▸ Instructions for the task: All the lines below should appear again unchanged, though their pictures should not.

(Rendered page images)

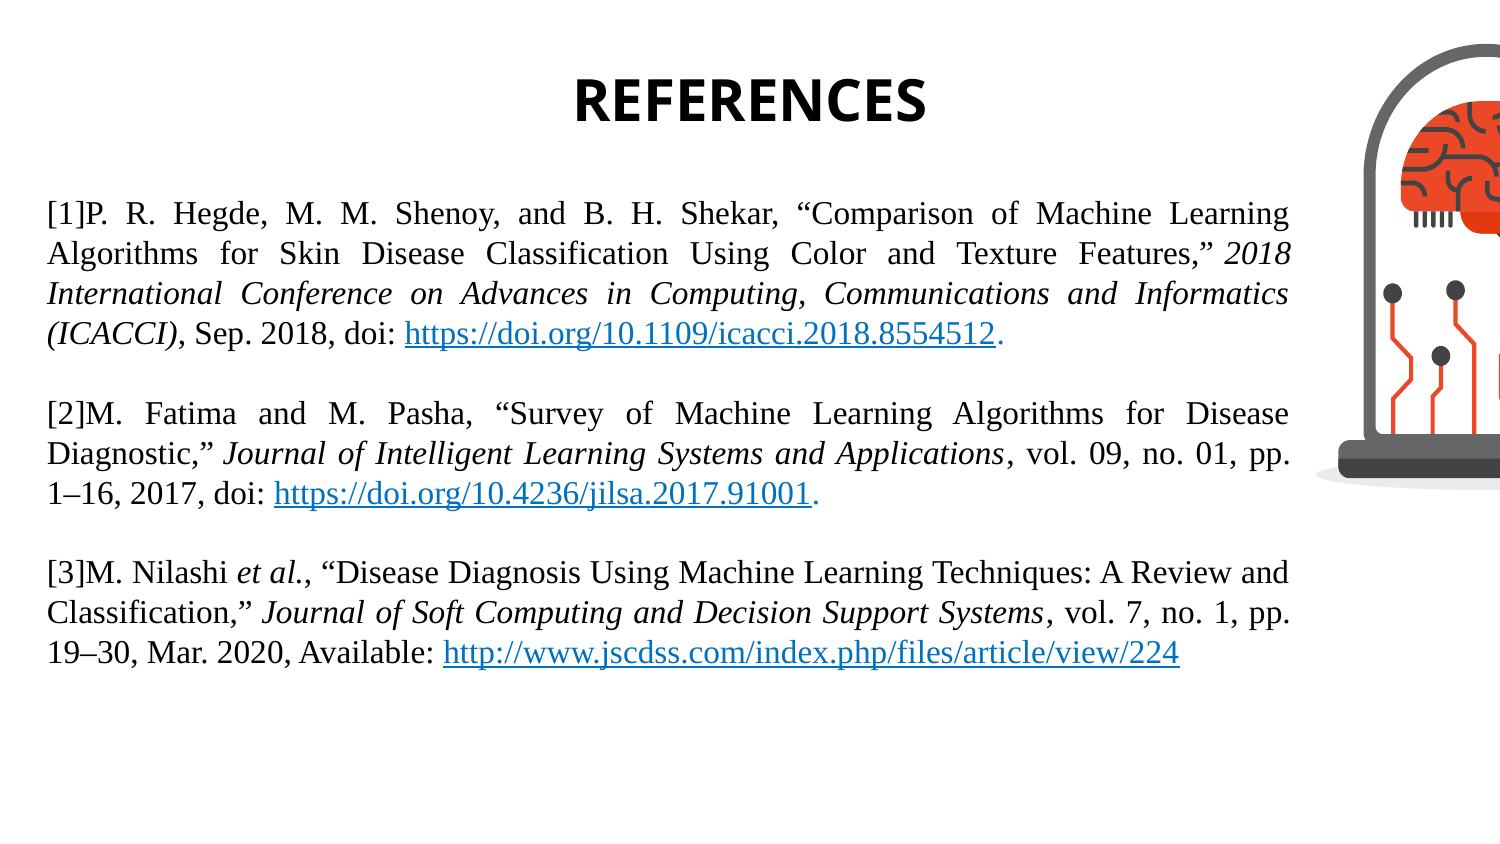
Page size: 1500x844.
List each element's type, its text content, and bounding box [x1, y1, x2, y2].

title REFERENCES [75, 67, 1310, 129]
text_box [1315, 43, 1500, 491]
text_box [1]P. R. Hegde, M. M. Shenoy, and B. H. Shekar, “Comparison of Machine Learning Algorithms for Skin Disease Classification Using Color and Texture Features,” 2018 International Conference on Advances in Computing, Communications and Informatics (ICACCI), Sep. 2018, doi: https://doi.org/10.1109/icacci.2018.8554512. [2]M. Fatima and M. Pasha, “Survey of Machine Learning Algorithms for Disease Diagnostic,” Journal of Intelligent Learning Systems and Applications, vol. 09, no. 01, pp. 1–16, 2017, doi: https://doi.org/10.4236/jilsa.2017.91001. [3]M. Nilashi et al., “Disease Diagnosis Using Machine Learning Techniques: A Review and Classification,” Journal of Soft Computing and Decision Support Systems, vol. 7, no. 1, pp. 19–30, Mar. 2020, Available: http://www.jscdss.com/index.php/files/article/view/224 [32, 184, 1307, 708]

▸ Answer section:
Page size: 1500x844.
List each element's type, its text content, and bounding box [x1, y1, x2, y2].

title REFERENCES [75, 67, 1310, 129]
text_box [1315, 43, 1500, 491]
text_box [1]P. R. Hegde, M. M. Shenoy, and B. H. Shekar, “Comparison of Machine Learning Algorithms for Skin Disease Classification Using Color and Texture Features,” 2018 International Conference on Advances in Computing, Communications and Informatics (ICACCI), Sep. 2018, doi: https://doi.org/10.1109/icacci.2018.8554512. [2]M. Fatima and M. Pasha, “Survey of Machine Learning Algorithms for Disease Diagnostic,” Journal of Intelligent Learning Systems and Applications, vol. 09, no. 01, pp. 1–16, 2017, doi: https://doi.org/10.4236/jilsa.2017.91001. [3]M. Nilashi et al., “Disease Diagnosis Using Machine Learning Techniques: A Review and Classification,” Journal of Soft Computing and Decision Support Systems, vol. 7, no. 1, pp. 19–30, Mar. 2020, Available: http://www.jscdss.com/index.php/files/article/view/224 [32, 184, 1307, 708]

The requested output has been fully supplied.